Görev 1
Kayıtların başından başlayıp "Base crème fraîche, mozzarella, chèvre, gorgonzola, brie" ifadesini içeren satır dahil olmak üzere bu satırlara kadar olan kısmı, boş satırları atlayarak numaralı bir listeye dönüştürünüz. Resimlere ilişkin satırlara cevapta yer vermeyiniz.

Logo

2. Hukuk Dairesi2023/8248 E. 2024/7310 K.

Yapay Zeka Özeti

Uyuşmazlık: Boşanma davasında kusur belirleme ve maddi tazminat miktarına ilişkin uyuşmazlık.

Gerekçe ve Sonuç: Bölge Adliye Mahkemesi'nin, kadına yüklenen kusurun ispatlanamadığı ve erkeğin boşanmaya sebebiyet veren davranışlarının kadının menfaatlerini zedelediği gerekçesiyle erkeği tam kusurlu bularak maddi tazminata hükmetmesi usul ve yasaya uygun bulunarak onanmıştır.

Karar Metni

"İçtihat Metni"

İNCELENEN KARARIN

MAHKEMESİ : İstanbul Bölge Adliye Mahkemesi 38. Hukuk Dairesi

SAYISI : 2022/471 E., 2023/877 K.

KARAR : İstinaf başvurusunun kısmen kabulü ile yeniden hüküm kurma

İLK DERECE MAHKEMESİ : İstanbul Anadolu 19. Aile Mahkemesi

SAYISI : 2020/320 E., 2021/1227 K.

Taraflar arasındaki boşanma davasından dolayı yapılan yargılama sonunda İlk Derece Mahkemesince davanın kabulüne, tarafların boşanmalarına karar verilmiştir.

Sağlanan Kayıtlar
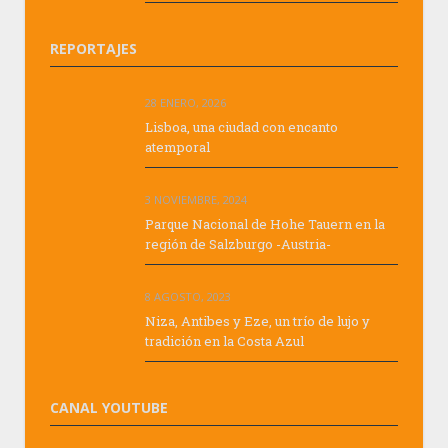
REPORTAJES
28 ENERO, 2026
Lisboa, una ciudad con encanto
atemporal
3 NOVIEMBRE, 2024
Parque Nacional de Hohe Tauern en la
región de Salzburgo -Austria-
8 AGOSTO, 2023
Niza, Antibes y Eze, un trío de lujo y
tradición en la Costa Azul
CANAL YOUTUBE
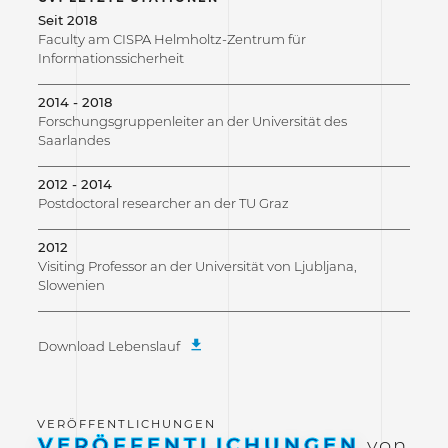
Seit 2018
Faculty am CISPA Helmholtz-Zentrum für
Informationssicherheit
2014 - 2018
Forschungsgruppenleiter an der Universität des
Saarlandes
2012 - 2014
Postdoctoral researcher an der TU Graz
2012
Visiting Professor an der Universität von Ljubljana,
Slowenien
Download Lebenslauf
VERÖFFENTLICHUNGEN
von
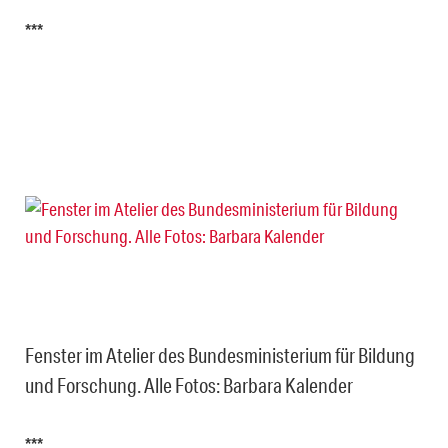
***
Fenster im Atelier des Bundesministerium für Bildung
und Forschung. Alle Fotos: Barbara Kalender
***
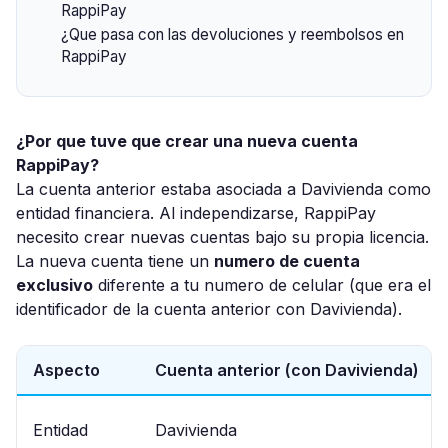
RappiPay
¿Que pasa con las devoluciones y reembolsos en
RappiPay
¿Por que tuve que crear una nueva cuenta
RappiPay?
La cuenta anterior estaba asociada a Davivienda como
entidad financiera. Al independizarse, RappiPay
necesito crear nuevas cuentas bajo su propia licencia.
La nueva cuenta tiene un
numero de cuenta
exclusivo
diferente a tu numero de celular (que era el
identificador de la cuenta anterior con Davivienda).
Aspecto
Cuenta anterior (con Davivienda)
Entidad
Davivienda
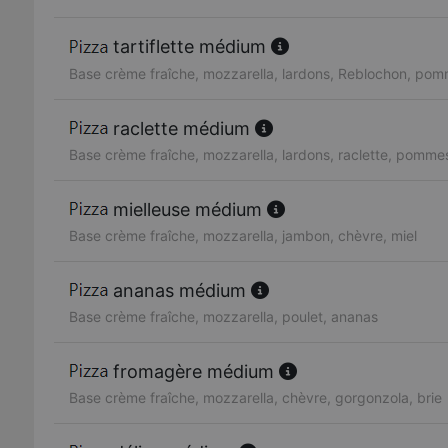
tartiflette médium
Base crème fraîche, mozzarella, lardons, Reblochon, pom
raclette médium
Base crème fraîche, mozzarella, lardons, raclette, pommes
mielleuse médium
Base crème fraîche, mozzarella, jambon, chèvre, miel
ananas médium
Base crème fraîche, mozzarella, poulet, ananas
fromagère médium
Base crème fraîche, mozzarella, chèvre, gorgonzola, brie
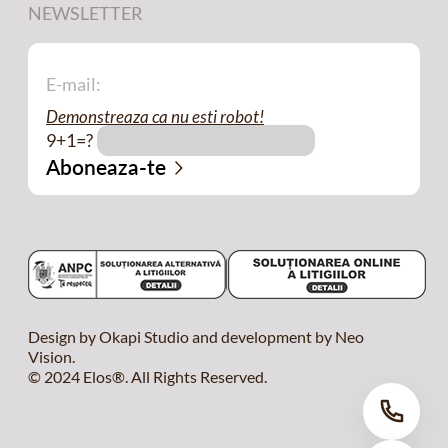
NEWSLETTER
Demonstreaza ca nu esti robot!
9+1=?
Design by Okapi Studio and development by Neo
Vision.
© 2024 Elos®. All Rights Reserved.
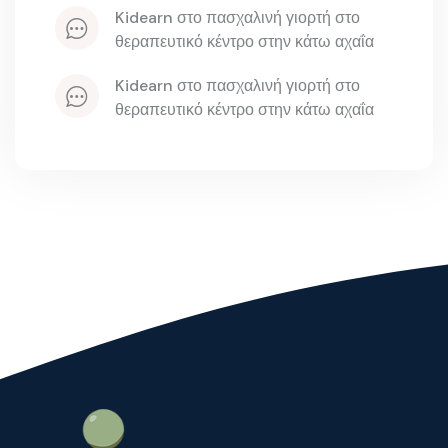
kidearn
 στο 
πασχαλινή γιορτή στο 
θεραπευτικό κέντρο στην κάτω αχαΐα
kidearn
 στο 
πασχαλινή γιορτή στο 
θεραπευτικό κέντρο στην κάτω αχαΐα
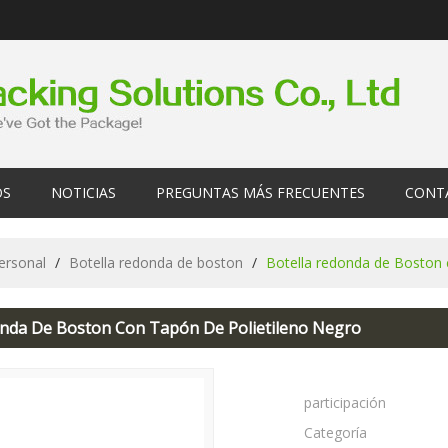
OS
NOTICIAS
PREGUNTAS MÁS FRECUENTES
CONT
personal
/
Botella redonda de boston
/
Botella redonda de Boston 
onda De Boston Con Tapón De Polietileno Negro
participación
Categoría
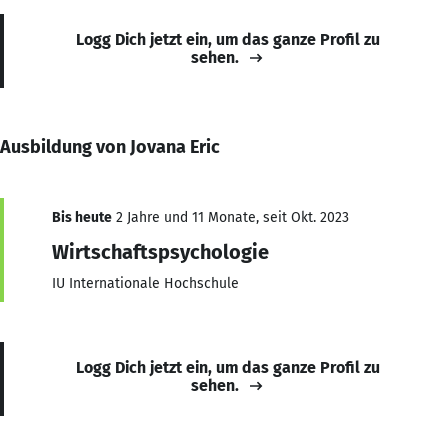
Logg Dich jetzt ein, um das ganze Profil zu
sehen.
Ausbildung von Jovana Eric
Bis heute
2 Jahre und 11 Monate, seit Okt. 2023
Wirtschaftspsychologie
IU Internationale Hochschule
Logg Dich jetzt ein, um das ganze Profil zu
sehen.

Görev 2
Sağlanan metne göre aşağıdaki soruları yanıtlayınız.
(a) İlk derece mahkemesi hangi mahkemedir?
(b) İncelenen kararı veren mahkeme hangisidir?
(c) Uyuşmazlık hangi iki konuya ilişkindir?

Çözüm 1
1. REPORTAJES
2. 28 ENERO, 2026
3. Lisboa, una ciudad con encanto
4. atemporal
5. 3 NOVIEMBRE, 2024
6. Parque Nacional de Hohe Tauern en la
7. región de Salzburgo -Austria-
8. 8 AGOSTO, 2023
9. Niza, Antibes y Eze, un trío de lujo y
10. tradición en la Costa Azul
11. CANAL YOUTUBE
12. Seit 2018
13. Faculty am CISPA Helmholtz-Zentrum für
14. Informationssicherheit
15. 2014 - 2018
16. Forschungsgruppenleiter an der Universität des
17. Saarlandes
18. 2012 - 2014
19. Postdoctoral researcher an der TU Graz
20. 2012
21. Visiting Professor an der Universität von Ljubljana,
22. Slowenien
23. Download Lebenslauf
24. VERÖFFENTLICHUNGEN
25. von
26. ***
27. Fenster im Atelier des Bundesministerium für Bildung
28. und Forschung. Alle Fotos: Barbara Kalender
29. ***
30. RappiPay
31. ¿Que pasa con las devoluciones y reembolsos en
32. RappiPay
33. ¿Por que tuve que crear una nueva cuenta
34. RappiPay?
35. La cuenta anterior estaba asociada a Davivienda como
36. entidad financiera. Al independizarse, RappiPay
37. necesito crear nuevas cuentas bajo su propia licencia.
38. La nueva cuenta tiene un
39. numero de cuenta
40. exclusivo
41. diferente a tu numero de celular (que era el
42. identificador de la cuenta anterior con Davivienda).
43. Aspecto
44. Cuenta anterior (con Davivienda)
45. Entidad
46. Davivienda
47. tartiflette médium
48. Base crème fraîche, mozzarella, lardons, Reblochon, pom
49. raclette médium
50. Base crème fraîche, mozzarella, lardons, raclette, pommes
51. mielleuse médium
52. Base crème fraîche, mozzarella, jambon, chèvre, miel
53. ananas médium
54. Base crème fraîche, mozzarella, poulet, ananas
55. fromagère médium
56. Base crème fraîche, mozzarella, chèvre, gorgonzola, brie

Çözüm 2
(a) İstanbul Anadolu 19. Aile Mahkemesi.
(b) İstanbul Bölge Adliye Mahkemesi 38. Hukuk Dairesi.
(c) Boşanma davasında kusur belirleme ve maddi tazminat miktarı.